### Пункт задания
Соберите из записей все строки со словом «devoirs» и перепишите каждую целиком.

□ □ □

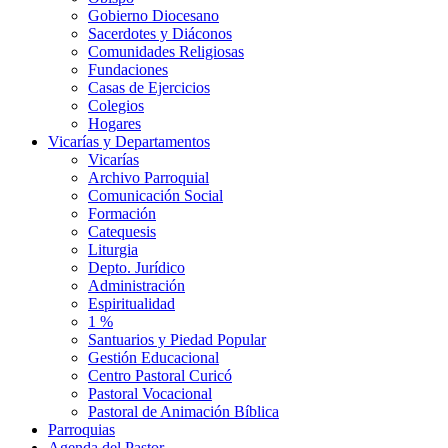
Gobierno Diocesano
Sacerdotes y Diáconos
Comunidades Religiosas
Fundaciones
Casas de Ejercicios
Colegios
Hogares
Vicarías y Departamentos
Vicarías
Archivo Parroquial
Comunicación Social
Formación
Catequesis
Liturgia
Depto. Jurídico
Administración
Espiritualidad
1 %
Santuarios y Piedad Popular
Gestión Educacional
Centro Pastoral Curicó
Pastoral Vocacional
Pastoral de Animación Bíblica
Parroquias
Agenda del Pastor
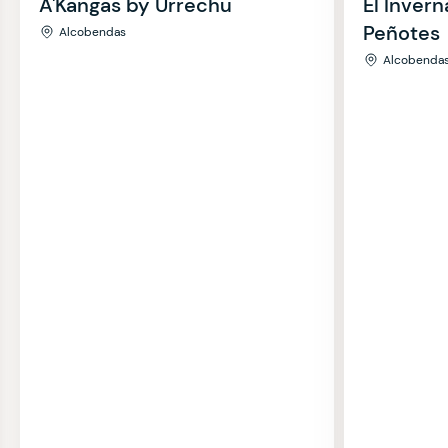
A'Kangas by Urrechu
El Inver
Peñotes
Alcobendas
Alcobenda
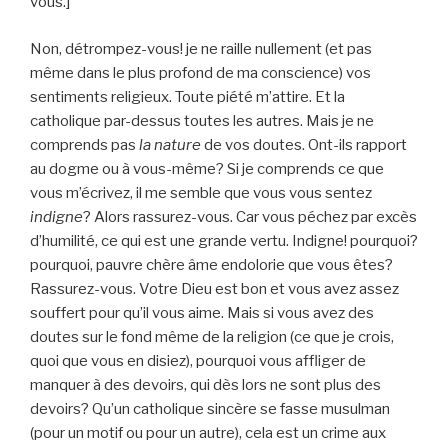
vous.]
Non, détrompez-vous! je ne raille nullement (et pas
même dans le plus profond de ma conscience) vos
sentiments religieux. Toute piété m’attire. Et la
catholique par-dessus toutes les autres. Mais je ne
comprends pas
la nature
de vos doutes. Ont-ils rapport
au dogme ou à vous-même? Si je comprends ce que
vous m’écrivez, il me semble que vous vous sentez
indigne
? Alors rassurez-vous. Car vous péchez par excès
d’humilité, ce qui est une grande vertu. Indigne! pourquoi?
pourquoi, pauvre chère âme endolorie que vous êtes?
Rassurez-vous. Votre Dieu est bon et vous avez assez
souffert pour qu’il vous aime. Mais si vous avez des
doutes sur le fond même de la religion (ce que je crois,
quoi que vous en disiez), pourquoi vous affliger de
manquer à des devoirs, qui dès lors ne sont plus des
devoirs? Qu’un catholique sincère se fasse musulman
(pour un motif ou pour un autre), cela est un crime aux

□ □ □

### Ответ на задание
manquer à des devoirs, qui dès lors ne sont plus des
devoirs? Qu’un catholique sincère se fasse musulman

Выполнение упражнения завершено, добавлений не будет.